* PROBLEM DETAILS *
Please reproduce the entries that follow, keeping each word intact.

* GIVEN ENTRIES *
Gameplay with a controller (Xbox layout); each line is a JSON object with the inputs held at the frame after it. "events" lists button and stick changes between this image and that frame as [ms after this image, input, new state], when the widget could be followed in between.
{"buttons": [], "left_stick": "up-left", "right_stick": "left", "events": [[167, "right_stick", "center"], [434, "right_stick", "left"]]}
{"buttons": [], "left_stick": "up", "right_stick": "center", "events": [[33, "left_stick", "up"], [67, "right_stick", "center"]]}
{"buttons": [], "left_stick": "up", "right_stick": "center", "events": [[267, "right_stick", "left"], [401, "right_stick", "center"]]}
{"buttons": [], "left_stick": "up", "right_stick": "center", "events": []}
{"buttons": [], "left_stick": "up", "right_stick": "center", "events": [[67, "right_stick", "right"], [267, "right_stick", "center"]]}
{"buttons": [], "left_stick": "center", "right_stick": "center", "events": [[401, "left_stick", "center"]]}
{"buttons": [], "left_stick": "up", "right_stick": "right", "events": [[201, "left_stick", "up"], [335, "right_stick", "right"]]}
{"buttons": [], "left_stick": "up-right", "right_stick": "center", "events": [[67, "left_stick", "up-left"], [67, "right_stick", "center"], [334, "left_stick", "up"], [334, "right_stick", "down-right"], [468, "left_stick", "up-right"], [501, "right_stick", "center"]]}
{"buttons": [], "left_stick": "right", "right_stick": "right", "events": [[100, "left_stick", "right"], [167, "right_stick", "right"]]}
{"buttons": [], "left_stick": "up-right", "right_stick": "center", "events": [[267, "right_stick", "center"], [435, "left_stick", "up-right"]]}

* EXERCISE RESPONSE *
Gameplay with a controller (Xbox layout); each line is a JSON object with the inputs held at the frame after it. "events" lists button and stick changes between this image and that frame as [ms after this image, input, new state], when the widget could be followed in between.
{"buttons": [], "left_stick": "up-left", "right_stick": "left", "events": [[167, "right_stick", "center"], [434, "right_stick", "left"]]}
{"buttons": [], "left_stick": "up", "right_stick": "center", "events": [[33, "left_stick", "up"], [67, "right_stick", "center"]]}
{"buttons": [], "left_stick": "up", "right_stick": "center", "events": [[267, "right_stick", "left"], [401, "right_stick", "center"]]}
{"buttons": [], "left_stick": "up", "right_stick": "center", "events": []}
{"buttons": [], "left_stick": "up", "right_stick": "center", "events": [[67, "right_stick", "right"], [267, "right_stick", "center"]]}
{"buttons": [], "left_stick": "center", "right_stick": "center", "events": [[401, "left_stick", "center"]]}
{"buttons": [], "left_stick": "up", "right_stick": "right", "events": [[201, "left_stick", "up"], [335, "right_stick", "right"]]}
{"buttons": [], "left_stick": "up-right", "right_stick": "center", "events": [[67, "left_stick", "up-left"], [67, "right_stick", "center"], [334, "left_stick", "up"], [334, "right_stick", "down-right"], [468, "left_stick", "up-right"], [501, "right_stick", "center"]]}
{"buttons": [], "left_stick": "right", "right_stick": "right", "events": [[100, "left_stick", "right"], [167, "right_stick", "right"]]}
{"buttons": [], "left_stick": "up-right", "right_stick": "center", "events": [[267, "right_stick", "center"], [435, "left_stick", "up-right"]]}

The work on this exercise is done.